The lab’s founders hope that the facility will be the first of many future locations throughout the state. “We have a great opportunity here, to make this the first of what should be many IoT labs,” says Wechsler. “It’s my hope that we can connect with other communities that are doing this and create a network, much like we did with the Indiana Coworking Passport. I’d like to see regions focus on their legacy skills–plastics, precision ag, med device, software. We can look at the things we do well in those particular areas and open an IoT lab with a lean towards the legacy skills in that region.”
The Indiana IoT Lab is by no means the only component of the state’s drive toward a vibrant tech culture within its borders and beyond. It fits well within the scope of Governor Eric Holcomb’s Next Level agenda aimed at making Indiana a global leader in advanced technologies. The state will invest $1 billion in innovation and entrepreneurship over the next decade to foster additional growth in this sector. “By investing in public infrastructure that supports entrepreneurship and innovation, we create an environment that’s optimal.
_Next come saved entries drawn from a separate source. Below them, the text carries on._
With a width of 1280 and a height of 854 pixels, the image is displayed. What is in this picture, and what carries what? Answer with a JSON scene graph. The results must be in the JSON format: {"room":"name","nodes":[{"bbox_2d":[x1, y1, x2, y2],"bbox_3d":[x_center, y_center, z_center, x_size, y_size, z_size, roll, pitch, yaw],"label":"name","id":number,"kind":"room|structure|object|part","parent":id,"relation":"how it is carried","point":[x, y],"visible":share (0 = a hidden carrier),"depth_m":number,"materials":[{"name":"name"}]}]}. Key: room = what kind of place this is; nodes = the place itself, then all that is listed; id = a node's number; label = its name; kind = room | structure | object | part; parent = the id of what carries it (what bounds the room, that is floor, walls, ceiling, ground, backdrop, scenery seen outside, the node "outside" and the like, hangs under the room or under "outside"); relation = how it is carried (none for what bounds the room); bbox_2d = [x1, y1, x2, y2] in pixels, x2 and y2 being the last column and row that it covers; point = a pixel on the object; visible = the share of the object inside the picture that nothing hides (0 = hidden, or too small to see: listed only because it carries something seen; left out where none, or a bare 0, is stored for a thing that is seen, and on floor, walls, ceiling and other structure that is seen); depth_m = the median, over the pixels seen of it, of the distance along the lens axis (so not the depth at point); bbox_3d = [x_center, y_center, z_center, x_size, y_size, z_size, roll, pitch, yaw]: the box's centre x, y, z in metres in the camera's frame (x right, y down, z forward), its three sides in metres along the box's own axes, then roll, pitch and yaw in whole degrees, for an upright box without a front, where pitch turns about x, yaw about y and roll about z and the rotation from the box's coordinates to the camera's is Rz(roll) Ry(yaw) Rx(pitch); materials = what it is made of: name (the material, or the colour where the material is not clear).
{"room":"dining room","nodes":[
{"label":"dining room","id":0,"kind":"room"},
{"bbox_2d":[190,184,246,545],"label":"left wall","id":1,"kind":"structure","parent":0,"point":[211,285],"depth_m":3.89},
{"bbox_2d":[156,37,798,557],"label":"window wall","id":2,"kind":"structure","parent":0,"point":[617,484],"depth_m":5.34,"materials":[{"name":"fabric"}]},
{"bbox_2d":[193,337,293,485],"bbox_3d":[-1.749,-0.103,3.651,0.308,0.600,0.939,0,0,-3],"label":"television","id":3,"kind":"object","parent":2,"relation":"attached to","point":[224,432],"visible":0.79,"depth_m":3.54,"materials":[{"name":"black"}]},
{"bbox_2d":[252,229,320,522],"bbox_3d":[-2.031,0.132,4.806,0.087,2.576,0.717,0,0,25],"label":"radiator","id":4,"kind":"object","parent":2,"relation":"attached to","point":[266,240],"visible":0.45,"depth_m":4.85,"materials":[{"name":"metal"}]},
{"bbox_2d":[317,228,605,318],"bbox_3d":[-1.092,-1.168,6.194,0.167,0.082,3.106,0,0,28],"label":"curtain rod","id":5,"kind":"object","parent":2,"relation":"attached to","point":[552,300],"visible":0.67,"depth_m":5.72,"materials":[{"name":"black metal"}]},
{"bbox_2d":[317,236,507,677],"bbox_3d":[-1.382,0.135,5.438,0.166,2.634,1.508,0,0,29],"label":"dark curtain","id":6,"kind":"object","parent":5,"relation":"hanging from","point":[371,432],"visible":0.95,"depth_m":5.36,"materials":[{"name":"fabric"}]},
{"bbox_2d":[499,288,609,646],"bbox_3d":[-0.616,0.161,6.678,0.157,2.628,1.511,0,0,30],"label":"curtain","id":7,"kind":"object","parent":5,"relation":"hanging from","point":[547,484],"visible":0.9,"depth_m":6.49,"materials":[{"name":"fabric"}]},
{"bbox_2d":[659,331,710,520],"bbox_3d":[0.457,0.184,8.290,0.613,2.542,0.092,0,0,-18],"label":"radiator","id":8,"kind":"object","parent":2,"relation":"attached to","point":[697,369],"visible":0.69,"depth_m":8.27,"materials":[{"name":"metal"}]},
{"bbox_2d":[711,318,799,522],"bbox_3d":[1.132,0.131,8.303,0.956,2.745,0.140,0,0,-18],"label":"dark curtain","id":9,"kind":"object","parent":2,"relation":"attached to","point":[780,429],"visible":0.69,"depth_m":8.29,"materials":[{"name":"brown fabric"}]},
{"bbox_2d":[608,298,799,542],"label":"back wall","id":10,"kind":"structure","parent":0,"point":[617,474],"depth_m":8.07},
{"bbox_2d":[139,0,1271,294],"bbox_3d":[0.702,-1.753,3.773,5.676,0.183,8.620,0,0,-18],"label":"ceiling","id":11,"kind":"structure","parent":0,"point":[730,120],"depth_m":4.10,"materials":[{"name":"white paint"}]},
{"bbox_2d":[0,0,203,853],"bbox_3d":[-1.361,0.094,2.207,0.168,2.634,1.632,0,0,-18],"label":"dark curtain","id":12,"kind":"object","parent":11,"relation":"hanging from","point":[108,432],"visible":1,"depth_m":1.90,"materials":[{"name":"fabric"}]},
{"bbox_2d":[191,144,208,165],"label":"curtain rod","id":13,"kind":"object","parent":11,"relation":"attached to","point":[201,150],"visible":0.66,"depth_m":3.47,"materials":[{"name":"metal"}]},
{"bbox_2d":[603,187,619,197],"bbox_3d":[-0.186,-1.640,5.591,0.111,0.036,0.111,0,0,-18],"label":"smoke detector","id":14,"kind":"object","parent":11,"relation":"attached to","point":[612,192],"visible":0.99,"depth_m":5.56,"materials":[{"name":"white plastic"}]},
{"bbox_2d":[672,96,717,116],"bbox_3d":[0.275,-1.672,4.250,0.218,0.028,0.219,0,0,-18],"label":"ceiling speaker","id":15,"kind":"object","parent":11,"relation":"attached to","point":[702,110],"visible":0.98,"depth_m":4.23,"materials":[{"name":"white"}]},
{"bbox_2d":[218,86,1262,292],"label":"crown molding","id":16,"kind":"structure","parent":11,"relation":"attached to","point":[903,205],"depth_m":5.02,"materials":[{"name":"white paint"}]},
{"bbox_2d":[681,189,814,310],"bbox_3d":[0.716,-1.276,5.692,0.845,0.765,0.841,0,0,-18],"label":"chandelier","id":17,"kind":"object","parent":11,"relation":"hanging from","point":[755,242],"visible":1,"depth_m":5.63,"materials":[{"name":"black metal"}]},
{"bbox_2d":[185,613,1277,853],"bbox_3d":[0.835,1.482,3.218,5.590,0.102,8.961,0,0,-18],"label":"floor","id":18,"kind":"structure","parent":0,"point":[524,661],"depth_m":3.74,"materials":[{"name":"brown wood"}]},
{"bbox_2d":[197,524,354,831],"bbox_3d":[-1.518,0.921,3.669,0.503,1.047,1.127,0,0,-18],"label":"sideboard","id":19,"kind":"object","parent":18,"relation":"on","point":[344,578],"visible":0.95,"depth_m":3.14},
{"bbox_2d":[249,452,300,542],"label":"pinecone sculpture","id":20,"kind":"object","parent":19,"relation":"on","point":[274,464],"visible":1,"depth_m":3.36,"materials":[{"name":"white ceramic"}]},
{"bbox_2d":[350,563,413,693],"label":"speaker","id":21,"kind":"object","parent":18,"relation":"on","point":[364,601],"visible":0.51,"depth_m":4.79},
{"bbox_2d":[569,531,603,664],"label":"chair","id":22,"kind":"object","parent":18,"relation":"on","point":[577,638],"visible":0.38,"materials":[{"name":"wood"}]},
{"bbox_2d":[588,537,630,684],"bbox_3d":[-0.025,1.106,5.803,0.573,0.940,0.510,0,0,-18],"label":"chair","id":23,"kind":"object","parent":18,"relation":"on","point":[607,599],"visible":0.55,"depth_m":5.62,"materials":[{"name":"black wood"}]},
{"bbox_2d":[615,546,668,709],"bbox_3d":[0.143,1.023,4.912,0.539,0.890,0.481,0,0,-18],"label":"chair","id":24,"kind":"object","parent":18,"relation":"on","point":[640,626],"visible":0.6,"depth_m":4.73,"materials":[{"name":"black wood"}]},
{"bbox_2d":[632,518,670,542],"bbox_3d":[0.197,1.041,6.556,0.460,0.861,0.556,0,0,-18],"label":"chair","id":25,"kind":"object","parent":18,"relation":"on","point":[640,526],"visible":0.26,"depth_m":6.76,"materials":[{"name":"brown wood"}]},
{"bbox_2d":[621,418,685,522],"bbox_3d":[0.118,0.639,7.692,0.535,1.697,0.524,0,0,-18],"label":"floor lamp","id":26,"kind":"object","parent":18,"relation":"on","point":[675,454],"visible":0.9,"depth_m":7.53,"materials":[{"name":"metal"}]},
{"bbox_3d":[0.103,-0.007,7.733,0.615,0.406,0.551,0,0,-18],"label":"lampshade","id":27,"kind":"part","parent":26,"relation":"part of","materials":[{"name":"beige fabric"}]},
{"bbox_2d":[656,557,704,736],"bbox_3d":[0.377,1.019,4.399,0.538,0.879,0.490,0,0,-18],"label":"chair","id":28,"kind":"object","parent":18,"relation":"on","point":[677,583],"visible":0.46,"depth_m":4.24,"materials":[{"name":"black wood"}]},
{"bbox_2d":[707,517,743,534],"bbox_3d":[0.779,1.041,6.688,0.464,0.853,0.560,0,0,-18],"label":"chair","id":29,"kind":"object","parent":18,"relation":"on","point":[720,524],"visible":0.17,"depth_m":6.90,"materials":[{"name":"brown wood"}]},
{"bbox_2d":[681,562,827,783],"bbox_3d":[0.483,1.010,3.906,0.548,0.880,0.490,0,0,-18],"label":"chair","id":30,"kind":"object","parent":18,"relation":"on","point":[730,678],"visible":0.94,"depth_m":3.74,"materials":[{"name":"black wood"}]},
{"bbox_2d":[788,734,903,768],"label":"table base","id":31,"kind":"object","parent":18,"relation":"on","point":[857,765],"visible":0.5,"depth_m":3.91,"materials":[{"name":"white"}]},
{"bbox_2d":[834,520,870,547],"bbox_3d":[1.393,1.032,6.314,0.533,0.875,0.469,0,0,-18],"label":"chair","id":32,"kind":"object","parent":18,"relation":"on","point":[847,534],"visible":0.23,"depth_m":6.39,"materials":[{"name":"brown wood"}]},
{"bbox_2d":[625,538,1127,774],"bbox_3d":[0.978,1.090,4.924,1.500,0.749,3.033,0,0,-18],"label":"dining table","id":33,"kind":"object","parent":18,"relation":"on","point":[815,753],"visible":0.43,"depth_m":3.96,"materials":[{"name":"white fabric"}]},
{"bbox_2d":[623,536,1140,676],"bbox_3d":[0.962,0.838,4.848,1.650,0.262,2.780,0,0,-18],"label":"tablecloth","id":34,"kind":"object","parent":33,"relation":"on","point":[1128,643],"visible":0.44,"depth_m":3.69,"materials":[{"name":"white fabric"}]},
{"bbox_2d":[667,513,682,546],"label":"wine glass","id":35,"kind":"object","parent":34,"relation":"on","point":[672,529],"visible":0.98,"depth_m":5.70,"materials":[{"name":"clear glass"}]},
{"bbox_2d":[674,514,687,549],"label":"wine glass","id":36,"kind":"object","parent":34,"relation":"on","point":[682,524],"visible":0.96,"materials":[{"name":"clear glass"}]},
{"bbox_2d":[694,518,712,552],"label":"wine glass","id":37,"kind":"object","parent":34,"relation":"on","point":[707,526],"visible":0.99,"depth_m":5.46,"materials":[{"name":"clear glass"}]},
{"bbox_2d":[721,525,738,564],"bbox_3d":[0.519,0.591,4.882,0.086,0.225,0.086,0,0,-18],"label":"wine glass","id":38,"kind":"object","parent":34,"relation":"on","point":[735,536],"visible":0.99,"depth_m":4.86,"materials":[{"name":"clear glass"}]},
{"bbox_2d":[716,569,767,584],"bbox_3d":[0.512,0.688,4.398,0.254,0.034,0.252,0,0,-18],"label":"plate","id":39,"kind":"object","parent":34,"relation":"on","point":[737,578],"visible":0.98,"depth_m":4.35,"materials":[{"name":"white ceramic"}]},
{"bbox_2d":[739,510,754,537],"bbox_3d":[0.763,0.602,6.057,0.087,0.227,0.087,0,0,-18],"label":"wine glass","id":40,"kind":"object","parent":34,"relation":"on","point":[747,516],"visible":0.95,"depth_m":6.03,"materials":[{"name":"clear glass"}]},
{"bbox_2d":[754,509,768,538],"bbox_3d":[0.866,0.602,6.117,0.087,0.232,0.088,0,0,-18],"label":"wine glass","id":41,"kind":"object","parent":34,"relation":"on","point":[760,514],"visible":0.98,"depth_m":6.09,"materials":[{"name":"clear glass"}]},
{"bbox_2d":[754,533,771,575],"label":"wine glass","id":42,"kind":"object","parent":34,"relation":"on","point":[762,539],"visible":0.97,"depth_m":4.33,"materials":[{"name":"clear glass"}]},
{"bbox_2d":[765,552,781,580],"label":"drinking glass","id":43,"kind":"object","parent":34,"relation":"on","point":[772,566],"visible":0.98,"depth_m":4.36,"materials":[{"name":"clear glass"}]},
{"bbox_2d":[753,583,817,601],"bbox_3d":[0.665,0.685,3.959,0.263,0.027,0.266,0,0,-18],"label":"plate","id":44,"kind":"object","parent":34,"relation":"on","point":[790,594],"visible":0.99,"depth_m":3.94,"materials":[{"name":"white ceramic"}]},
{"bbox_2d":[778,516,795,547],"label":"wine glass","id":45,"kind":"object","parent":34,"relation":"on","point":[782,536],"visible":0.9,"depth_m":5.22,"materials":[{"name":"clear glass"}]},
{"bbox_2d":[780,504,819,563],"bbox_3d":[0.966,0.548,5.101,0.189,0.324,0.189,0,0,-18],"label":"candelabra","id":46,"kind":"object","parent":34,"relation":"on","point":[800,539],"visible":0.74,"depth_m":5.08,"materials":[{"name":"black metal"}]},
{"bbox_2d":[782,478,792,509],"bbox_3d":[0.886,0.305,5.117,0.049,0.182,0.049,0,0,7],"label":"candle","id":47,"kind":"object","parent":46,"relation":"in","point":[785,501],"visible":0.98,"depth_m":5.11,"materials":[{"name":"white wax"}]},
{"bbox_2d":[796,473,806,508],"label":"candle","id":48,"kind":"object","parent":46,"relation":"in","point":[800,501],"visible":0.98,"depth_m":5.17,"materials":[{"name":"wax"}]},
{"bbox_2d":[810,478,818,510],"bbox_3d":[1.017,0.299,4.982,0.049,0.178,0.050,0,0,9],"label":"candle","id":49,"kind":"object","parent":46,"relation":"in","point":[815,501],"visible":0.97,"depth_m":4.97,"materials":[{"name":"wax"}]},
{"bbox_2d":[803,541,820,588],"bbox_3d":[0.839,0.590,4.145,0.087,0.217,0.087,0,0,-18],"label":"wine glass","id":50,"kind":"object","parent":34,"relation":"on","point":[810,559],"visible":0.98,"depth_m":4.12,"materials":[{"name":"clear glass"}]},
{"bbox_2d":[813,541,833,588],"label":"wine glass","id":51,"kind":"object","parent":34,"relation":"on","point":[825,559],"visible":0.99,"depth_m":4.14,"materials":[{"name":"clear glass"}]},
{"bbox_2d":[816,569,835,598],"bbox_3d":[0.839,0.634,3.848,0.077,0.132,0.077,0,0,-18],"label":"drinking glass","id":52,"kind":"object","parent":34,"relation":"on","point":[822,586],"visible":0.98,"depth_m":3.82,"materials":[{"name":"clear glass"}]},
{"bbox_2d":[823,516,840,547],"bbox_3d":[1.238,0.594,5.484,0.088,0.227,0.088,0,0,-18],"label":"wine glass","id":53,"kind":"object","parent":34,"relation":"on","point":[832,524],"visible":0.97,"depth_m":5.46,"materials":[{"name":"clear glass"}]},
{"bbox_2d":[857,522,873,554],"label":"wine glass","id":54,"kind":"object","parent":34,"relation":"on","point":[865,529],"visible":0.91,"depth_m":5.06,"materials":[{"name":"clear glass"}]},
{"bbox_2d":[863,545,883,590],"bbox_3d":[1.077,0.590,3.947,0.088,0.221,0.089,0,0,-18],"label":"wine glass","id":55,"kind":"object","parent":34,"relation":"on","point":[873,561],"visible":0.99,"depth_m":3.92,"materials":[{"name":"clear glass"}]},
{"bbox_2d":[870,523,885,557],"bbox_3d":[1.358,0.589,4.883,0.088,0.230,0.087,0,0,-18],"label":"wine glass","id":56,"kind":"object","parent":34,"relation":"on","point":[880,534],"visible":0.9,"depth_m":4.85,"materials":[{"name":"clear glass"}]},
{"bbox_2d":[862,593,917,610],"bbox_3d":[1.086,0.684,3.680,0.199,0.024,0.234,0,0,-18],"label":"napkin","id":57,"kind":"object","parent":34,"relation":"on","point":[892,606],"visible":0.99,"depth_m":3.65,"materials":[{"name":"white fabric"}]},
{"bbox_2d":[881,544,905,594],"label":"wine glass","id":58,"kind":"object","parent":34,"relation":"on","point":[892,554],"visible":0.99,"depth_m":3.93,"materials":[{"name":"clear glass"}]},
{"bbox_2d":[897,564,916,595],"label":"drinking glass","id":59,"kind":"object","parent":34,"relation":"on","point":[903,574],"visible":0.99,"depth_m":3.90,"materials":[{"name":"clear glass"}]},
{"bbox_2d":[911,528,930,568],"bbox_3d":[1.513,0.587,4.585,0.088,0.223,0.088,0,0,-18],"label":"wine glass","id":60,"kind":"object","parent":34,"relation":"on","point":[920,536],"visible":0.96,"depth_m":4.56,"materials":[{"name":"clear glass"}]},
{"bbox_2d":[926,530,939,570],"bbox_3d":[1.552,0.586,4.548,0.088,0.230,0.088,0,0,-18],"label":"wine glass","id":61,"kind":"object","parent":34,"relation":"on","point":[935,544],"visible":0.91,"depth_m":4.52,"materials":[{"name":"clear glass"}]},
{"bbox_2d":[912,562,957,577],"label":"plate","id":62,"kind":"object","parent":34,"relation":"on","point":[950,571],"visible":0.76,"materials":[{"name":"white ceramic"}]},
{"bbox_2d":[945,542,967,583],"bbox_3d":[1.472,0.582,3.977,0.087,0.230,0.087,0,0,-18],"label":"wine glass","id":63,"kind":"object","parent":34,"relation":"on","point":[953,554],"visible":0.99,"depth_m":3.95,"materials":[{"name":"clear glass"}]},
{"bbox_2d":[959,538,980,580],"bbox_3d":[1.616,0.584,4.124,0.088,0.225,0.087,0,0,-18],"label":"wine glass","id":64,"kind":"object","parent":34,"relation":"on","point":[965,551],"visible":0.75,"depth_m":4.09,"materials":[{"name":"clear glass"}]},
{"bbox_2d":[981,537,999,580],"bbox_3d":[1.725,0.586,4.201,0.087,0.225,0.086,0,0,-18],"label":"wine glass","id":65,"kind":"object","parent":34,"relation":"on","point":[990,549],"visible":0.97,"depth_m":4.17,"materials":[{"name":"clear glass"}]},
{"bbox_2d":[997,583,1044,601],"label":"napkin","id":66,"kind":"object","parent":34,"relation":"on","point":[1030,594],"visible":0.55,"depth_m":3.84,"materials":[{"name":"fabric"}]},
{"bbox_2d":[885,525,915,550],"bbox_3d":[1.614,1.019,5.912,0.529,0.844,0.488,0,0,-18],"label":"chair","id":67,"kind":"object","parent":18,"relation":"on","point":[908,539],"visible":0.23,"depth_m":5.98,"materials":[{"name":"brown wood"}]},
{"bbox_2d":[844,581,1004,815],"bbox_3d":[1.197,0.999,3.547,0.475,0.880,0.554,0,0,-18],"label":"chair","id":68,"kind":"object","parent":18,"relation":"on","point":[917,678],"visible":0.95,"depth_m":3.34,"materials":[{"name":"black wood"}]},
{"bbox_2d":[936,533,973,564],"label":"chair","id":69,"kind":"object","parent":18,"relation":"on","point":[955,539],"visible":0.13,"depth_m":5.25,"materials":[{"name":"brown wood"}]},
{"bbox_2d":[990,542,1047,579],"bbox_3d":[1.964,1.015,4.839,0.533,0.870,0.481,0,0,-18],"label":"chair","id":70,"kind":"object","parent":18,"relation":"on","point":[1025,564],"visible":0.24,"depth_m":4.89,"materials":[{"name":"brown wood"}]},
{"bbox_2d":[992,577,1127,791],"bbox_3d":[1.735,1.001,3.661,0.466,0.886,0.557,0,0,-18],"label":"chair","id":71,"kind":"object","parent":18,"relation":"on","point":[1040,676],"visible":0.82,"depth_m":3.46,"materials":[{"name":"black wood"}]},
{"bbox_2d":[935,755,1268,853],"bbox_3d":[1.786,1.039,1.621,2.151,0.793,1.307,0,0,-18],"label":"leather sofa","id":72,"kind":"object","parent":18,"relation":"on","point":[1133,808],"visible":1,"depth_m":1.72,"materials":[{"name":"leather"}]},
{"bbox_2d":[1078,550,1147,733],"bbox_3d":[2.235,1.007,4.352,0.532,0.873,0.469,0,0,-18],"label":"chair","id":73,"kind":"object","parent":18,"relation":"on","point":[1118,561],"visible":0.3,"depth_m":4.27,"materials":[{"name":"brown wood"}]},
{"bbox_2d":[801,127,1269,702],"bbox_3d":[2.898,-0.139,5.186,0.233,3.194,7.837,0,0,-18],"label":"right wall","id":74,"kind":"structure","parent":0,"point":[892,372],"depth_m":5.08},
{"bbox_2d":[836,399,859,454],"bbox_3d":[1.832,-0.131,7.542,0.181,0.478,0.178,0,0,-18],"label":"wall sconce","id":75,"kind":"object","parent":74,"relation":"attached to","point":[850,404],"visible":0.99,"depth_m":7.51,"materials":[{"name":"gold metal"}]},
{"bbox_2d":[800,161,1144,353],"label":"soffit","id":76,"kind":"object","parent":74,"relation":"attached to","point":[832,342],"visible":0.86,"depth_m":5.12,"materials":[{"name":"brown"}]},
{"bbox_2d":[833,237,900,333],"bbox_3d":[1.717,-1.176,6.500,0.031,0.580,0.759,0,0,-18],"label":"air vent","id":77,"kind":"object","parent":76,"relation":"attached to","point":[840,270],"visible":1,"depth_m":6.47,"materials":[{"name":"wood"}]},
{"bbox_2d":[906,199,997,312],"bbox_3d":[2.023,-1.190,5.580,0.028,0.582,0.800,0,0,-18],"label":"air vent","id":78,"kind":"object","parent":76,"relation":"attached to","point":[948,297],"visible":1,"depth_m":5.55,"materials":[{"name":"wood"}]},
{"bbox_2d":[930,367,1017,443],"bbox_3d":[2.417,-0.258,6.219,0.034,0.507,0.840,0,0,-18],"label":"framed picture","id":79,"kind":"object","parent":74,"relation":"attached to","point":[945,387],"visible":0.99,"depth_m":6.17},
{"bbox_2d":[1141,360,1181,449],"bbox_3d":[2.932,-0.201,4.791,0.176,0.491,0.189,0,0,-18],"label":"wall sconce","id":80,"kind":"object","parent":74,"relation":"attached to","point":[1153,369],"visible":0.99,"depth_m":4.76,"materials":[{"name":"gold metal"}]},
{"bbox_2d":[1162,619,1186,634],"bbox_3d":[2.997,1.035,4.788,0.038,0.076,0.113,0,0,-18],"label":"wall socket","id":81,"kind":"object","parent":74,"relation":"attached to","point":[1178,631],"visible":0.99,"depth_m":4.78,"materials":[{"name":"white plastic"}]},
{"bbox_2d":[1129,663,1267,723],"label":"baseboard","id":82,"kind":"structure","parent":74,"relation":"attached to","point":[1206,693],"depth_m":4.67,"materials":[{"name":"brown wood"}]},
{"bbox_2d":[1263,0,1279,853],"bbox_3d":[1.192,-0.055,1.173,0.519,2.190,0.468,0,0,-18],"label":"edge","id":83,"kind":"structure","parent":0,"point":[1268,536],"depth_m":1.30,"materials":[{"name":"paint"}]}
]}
That’s going to keep some of our entrepreneurs here, but it’s also going to attract some from out of state.”
Next Level funding also incentivizes employers to provide employee training. It supports the state’s network of non-traditional and higher education providers aimed at creating a pipeline of skilled talent to fill current and future tech workforce demand. Indiana University signed on as a founding sponsor for the project.
Before the lab had even officially opened, it attracted widespread attention and initiated a steady stream of benchmarking tours from groups interested in exploring the concept. The March 2018 grand opening drew over 500 attendees from the media, business community and public. With the advent of the Indiana IoT Lab, the Hoosier state has taken yet another big step toward establishing its growing reputation as America’s crossroad for connected devices and the Internet of Things.